To complete the comparison, a 6 DoF setup in ReFRESCO can be considered in future work. In any case, as this analysis has shown and as a general recommendation, the suppression of degrees of freedom should be carefully approached and validated in simulations of floating structures. In doubt, one should rather tend to not restrict the DoF, as effects such as vortex-induced motions may be suppressed. From the point of view of computational effort, the solving of a few additional equations of motion should not significantly weigh in compared to solving the Navier–Stokes equations for millions of cells.

5 Conclusions

In this work, a comparative study of two CFD codes, OpenFOAM and ReFRESCO, has been performed for the hydrodynamic surge and sway decay study of a semi-submersible platform used in floating offshore wind energy. A prior verification and validation study has been undertaken by studying a free-floating single cylinder in heave decay. The natural period was accurately predicted by both codes and numerical uncertainties below 1% were achieved. As a second evaluation parameter, the damping coefficient was considered. A simple linear damping model was found to fit well the decay motion. Meanwhile, both codes predicted higher damping than in the experiment, especially ReFRESCO. The larger radiated waves and dissipated vortices observed in the flow field data were identified as potential contributors. With progressing simulation time, the numerical uncertainties of the heave amplitudes were seen to increase drastically, compromising a close comparison between CFD and experimental results. While in this work as close as possible numerical settings were selected, for future investigations it is suggested to run a broad numerical parametric study with the objective to quantify the uncertainty and sensitivity to these parameters, to improve the individual performance of each code and to decrease the uncertainties attached to the damping.

The study on the OC4 semi-submersible platform was performed with a scaled down (1:72.73) model of the original design. The model was studied experimentally by Gonçalves et al. (2020) equipped with linear spring moorings. Numerical results were compared with these experimental measurements for surge and sway decay tests. A verification study dedicated to the OC4 model was not conducted in this study due to resource limitations but performed in referenced literature for similar setups. The linear damping model turned out to be too inaccurate to describe the decay motion over the long experimental duration, but acceptable for the sake of comparison over the shorter simulation time. The decay tests in ReFRESCO and OpenFOAM were initially performed with restricted body motion (1 DoF). The switch to a 6 DoF setup in OpenFOAM affected the natural period, damping and flow field. Within the present OpenFOAM simulations, the restriction of non-primary body motions led to an increase in both natural period and damping. Ultimately, the 6 DoF setup proved to be the better compromise compared to experimental results. For ReFRESCO, the 6 DoF OC4 simulations are still to be conducted in future.

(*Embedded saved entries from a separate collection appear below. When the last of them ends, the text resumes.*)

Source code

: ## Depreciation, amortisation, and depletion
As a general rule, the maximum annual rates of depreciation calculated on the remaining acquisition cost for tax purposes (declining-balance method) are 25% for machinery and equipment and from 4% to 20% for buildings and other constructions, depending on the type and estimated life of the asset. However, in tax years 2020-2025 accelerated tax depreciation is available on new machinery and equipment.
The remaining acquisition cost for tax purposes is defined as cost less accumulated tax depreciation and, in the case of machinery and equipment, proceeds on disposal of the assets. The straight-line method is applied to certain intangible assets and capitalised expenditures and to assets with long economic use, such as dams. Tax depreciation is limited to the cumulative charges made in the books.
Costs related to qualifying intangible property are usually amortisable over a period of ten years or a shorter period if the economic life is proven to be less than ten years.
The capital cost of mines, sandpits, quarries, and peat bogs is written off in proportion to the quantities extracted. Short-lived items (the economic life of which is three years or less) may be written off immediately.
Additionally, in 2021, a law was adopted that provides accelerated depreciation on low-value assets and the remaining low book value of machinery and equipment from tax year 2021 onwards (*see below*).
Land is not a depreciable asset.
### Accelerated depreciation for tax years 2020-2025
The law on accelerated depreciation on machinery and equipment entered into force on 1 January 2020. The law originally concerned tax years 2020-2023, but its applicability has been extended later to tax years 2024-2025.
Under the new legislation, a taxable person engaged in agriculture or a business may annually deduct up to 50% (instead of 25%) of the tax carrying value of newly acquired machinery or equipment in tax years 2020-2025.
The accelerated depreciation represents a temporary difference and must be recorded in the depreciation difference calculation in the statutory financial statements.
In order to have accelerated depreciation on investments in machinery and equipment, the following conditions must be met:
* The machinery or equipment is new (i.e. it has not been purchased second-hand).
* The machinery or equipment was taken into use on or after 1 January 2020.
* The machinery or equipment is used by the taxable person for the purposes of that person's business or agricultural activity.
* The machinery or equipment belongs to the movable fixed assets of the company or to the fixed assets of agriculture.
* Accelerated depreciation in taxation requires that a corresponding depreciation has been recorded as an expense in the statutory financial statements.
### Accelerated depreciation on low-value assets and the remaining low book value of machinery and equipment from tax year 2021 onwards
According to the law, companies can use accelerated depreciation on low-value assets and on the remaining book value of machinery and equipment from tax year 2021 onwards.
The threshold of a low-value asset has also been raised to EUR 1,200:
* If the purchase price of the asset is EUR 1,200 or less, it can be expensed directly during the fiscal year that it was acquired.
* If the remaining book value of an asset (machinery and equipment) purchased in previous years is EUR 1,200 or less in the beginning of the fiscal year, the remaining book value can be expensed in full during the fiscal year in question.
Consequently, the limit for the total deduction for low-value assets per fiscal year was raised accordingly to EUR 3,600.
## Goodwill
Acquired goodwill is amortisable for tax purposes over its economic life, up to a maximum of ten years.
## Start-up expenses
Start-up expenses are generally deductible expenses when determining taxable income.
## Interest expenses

Overall, the present work suggests that existing numerical codes are capable of predicting the natural period for hydrodynamic decay motions with high accuracy. However, the damping of the motion is more difficult to reproduce and may require careful tuning of the numerical setup. The restriction of motions of a floating body needs to be thoroughly assessed, as a geometrically symmetric model may still produce asymmetric flow and body motion.

Finally, this work intended to highlight the importance of verification studies to determine numerical uncertainties and assess reliability of the CFD results to create a good foundation for the comparison with experimental results.